What's remarkable about Dallas Buyers Club is its lack of sentimentality. The movie, like its star, is all angles and elbows, earning its emotion through sheer pragmatism. Woodroof, a man with a job to do, enlists help from a number of acquaintances, usually by first taking advantage of them. They include his physician, Eve Saks (Jennifer Garner), who's dismayed when she learns Woodroof is breaking the rules but who later shifts to his side, and a fellow AIDS patient named Rayon (Jared Leto), a transsexual who, in a marvelous scene, manages to both charm and challenge the (at first) aggressively homophobic Woodroof. She beats the crap out of him in a card game played on his hospital bed; he refers to her as "Miss Man," an endearment wrapped around a jibe. They begin a business partnership that evolves into a friendship, bickering like the Honeymooners all the way.
Vallée, whose previous credits include the melodrama Café de Flore and the historical romance The Young Victoria, keeps a tight hold on the movie's tone. Sometimes the picture works as a procedural: It's fun, in a vicarious way, to watch Woodroof outwit the authorities, at one point disguised as a comically convincing priest. Woodroof's methodology is heavily dependent on his scrawny-cowboy swagger, his manner of dealing both with the people who stand in his way and with those he counts among his friends. McConaughey and Leto are wonderful in their scenes together: Leto's Rayon, with her fluttery voice and even more fluttery hands, makes a better Blanche DuBois stand-in than Cate Blanchett did in Blue Jasmine. Her vulnerability isn't just emotional and existential; it's physical. When she wraps her dressing gown tight around her failing body, it's as if she's protecting all the womanly curves she knows she doesn't have.
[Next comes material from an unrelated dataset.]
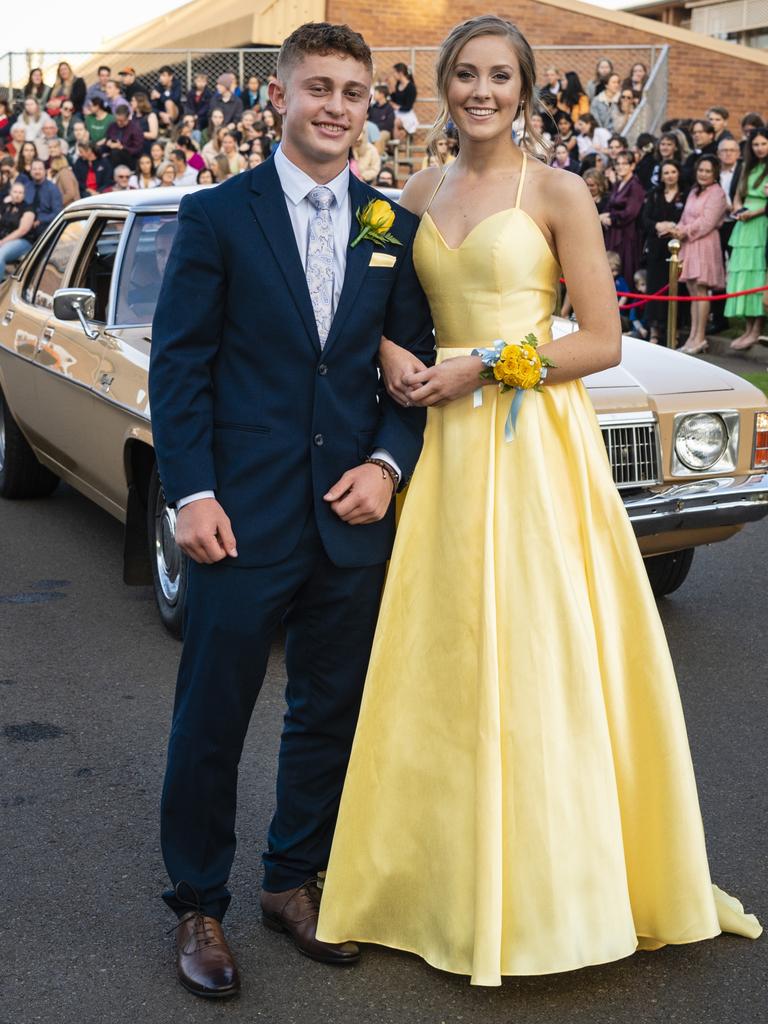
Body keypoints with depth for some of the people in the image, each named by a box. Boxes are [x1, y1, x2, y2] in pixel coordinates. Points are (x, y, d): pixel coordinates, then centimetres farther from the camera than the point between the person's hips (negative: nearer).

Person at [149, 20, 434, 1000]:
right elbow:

Woodroof is a great foil for her, and though the two do more fighting than platonic cooing, the bond between them is clear. Woodroof, in the days before he got sick, was a hard-drinking, girl-chasing bull rider. But with Rayon, he's always a gent — his consideration for her is almost courtly. McConaughey can pull off that sort of thing: One minute he's a cocky Marlboro Man; the next, the stuttering cowpoke who shows up, hat in hand, at your weathered screen door for a first date. The real Woodroof outlived that 30-day death sentence by some seven years. (He died in 1992.) Late in the movie, Dallas Buyers Club's Woodroof, after his body has been battered but not defeated, clambers carefully onto the back of a bull that's eager to leap out of the gate. We can see McConaughey concentrating on this task as intently as Woodroof would have: Who could risk a broken bone, or even a bruise? But Woodroof manages to stay on the back of that crazy-mad, snorting bull. To this mighty horned beast, he's probably as light as a gnat, and just as annoying. Sometimes that's how you get the job done.